▶ **What to work on**
Repeat every record exactly, but keep images out of the copy.

Stored items:
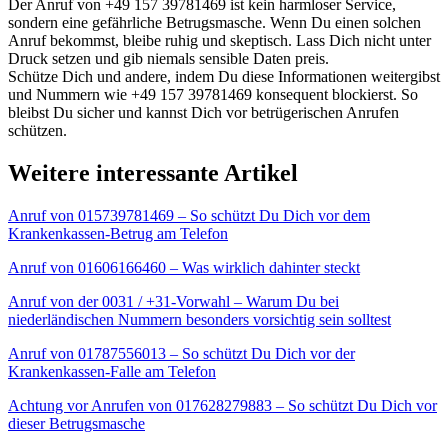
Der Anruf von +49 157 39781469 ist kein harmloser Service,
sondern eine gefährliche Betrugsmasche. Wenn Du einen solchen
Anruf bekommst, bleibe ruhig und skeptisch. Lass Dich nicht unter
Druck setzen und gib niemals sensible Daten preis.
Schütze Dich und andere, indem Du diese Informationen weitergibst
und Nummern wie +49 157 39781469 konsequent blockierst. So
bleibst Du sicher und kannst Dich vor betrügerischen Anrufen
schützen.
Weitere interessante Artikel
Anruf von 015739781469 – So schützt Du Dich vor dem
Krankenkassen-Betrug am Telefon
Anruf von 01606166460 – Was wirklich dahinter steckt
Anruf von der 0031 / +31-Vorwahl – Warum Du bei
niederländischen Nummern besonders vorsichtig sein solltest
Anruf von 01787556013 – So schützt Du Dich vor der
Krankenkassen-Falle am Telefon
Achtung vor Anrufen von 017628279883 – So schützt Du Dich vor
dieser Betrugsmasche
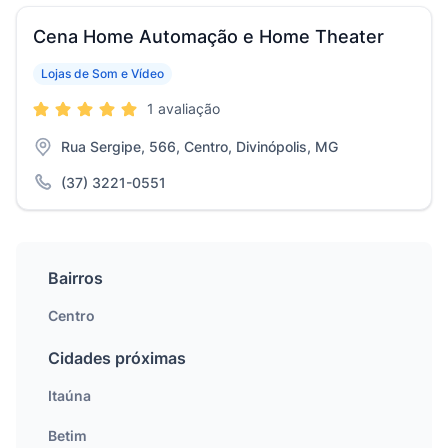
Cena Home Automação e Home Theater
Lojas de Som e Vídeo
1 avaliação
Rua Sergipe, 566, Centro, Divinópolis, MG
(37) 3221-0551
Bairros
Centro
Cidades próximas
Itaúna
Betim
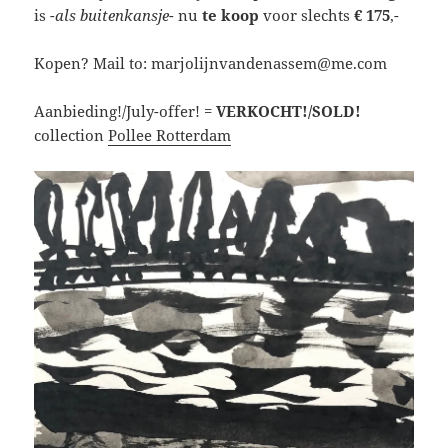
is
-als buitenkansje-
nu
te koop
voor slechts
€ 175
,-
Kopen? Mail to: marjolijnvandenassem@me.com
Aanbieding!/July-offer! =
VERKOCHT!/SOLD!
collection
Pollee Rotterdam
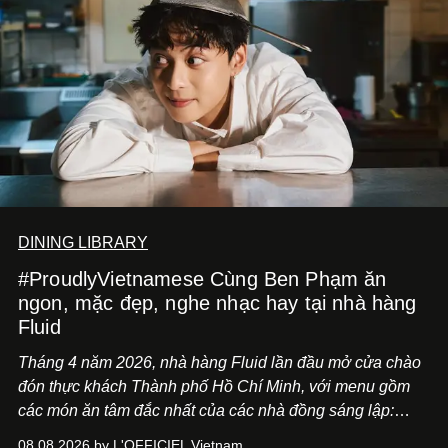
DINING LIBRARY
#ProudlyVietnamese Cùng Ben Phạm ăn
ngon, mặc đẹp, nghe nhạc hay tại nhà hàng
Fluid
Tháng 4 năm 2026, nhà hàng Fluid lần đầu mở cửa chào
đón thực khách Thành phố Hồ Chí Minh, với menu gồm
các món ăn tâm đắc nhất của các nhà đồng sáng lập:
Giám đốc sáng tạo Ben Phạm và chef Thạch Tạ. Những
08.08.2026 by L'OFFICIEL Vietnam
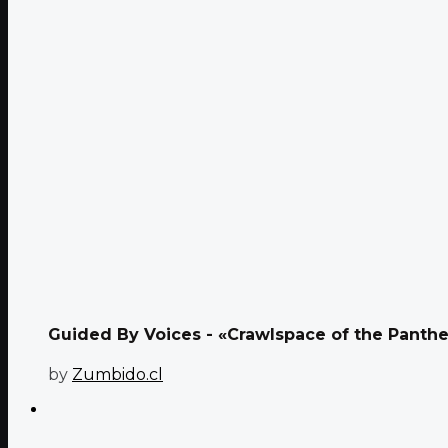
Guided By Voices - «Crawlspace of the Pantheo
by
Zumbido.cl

▶ **Reply to the task**
Der Anruf von +49 157 39781469 ist kein harmloser Service,
sondern eine gefährliche Betrugsmasche. Wenn Du einen solchen
Anruf bekommst, bleibe ruhig und skeptisch. Lass Dich nicht unter
Druck setzen und gib niemals sensible Daten preis.
Schütze Dich und andere, indem Du diese Informationen weitergibst
und Nummern wie +49 157 39781469 konsequent blockierst. So
bleibst Du sicher und kannst Dich vor betrügerischen Anrufen
schützen.
Weitere interessante Artikel
Anruf von 015739781469 – So schützt Du Dich vor dem
Krankenkassen-Betrug am Telefon
Anruf von 01606166460 – Was wirklich dahinter steckt
Anruf von der 0031 / +31-Vorwahl – Warum Du bei
niederländischen Nummern besonders vorsichtig sein solltest
Anruf von 01787556013 – So schützt Du Dich vor der
Krankenkassen-Falle am Telefon
Achtung vor Anrufen von 017628279883 – So schützt Du Dich vor
dieser Betrugsmasche
Cena Home Automação e Home Theater
Lojas de Som e Vídeo
1 avaliação
Rua Sergipe, 566, Centro, Divinópolis, MG
(37) 3221-0551
Bairros
Centro
Cidades próximas
Itaúna
Betim
is
-als buitenkansje-
nu
te koop
voor slechts
€ 175
,-
Kopen? Mail to: marjolijnvandenassem@me.com
Aanbieding!/July-offer! =
VERKOCHT!/SOLD!
collection
Pollee Rotterdam
DINING LIBRARY
#ProudlyVietnamese Cùng Ben Phạm ăn
ngon, mặc đẹp, nghe nhạc hay tại nhà hàng
Fluid
Tháng 4 năm 2026, nhà hàng Fluid lần đầu mở cửa chào
đón thực khách Thành phố Hồ Chí Minh, với menu gồm
các món ăn tâm đắc nhất của các nhà đồng sáng lập:
Giám đốc sáng tạo Ben Phạm và chef Thạch Tạ. Những
08.08.2026 by L'OFFICIEL Vietnam
Guided By Voices - «Crawlspace of the Pantheo
by
Zumbido.cl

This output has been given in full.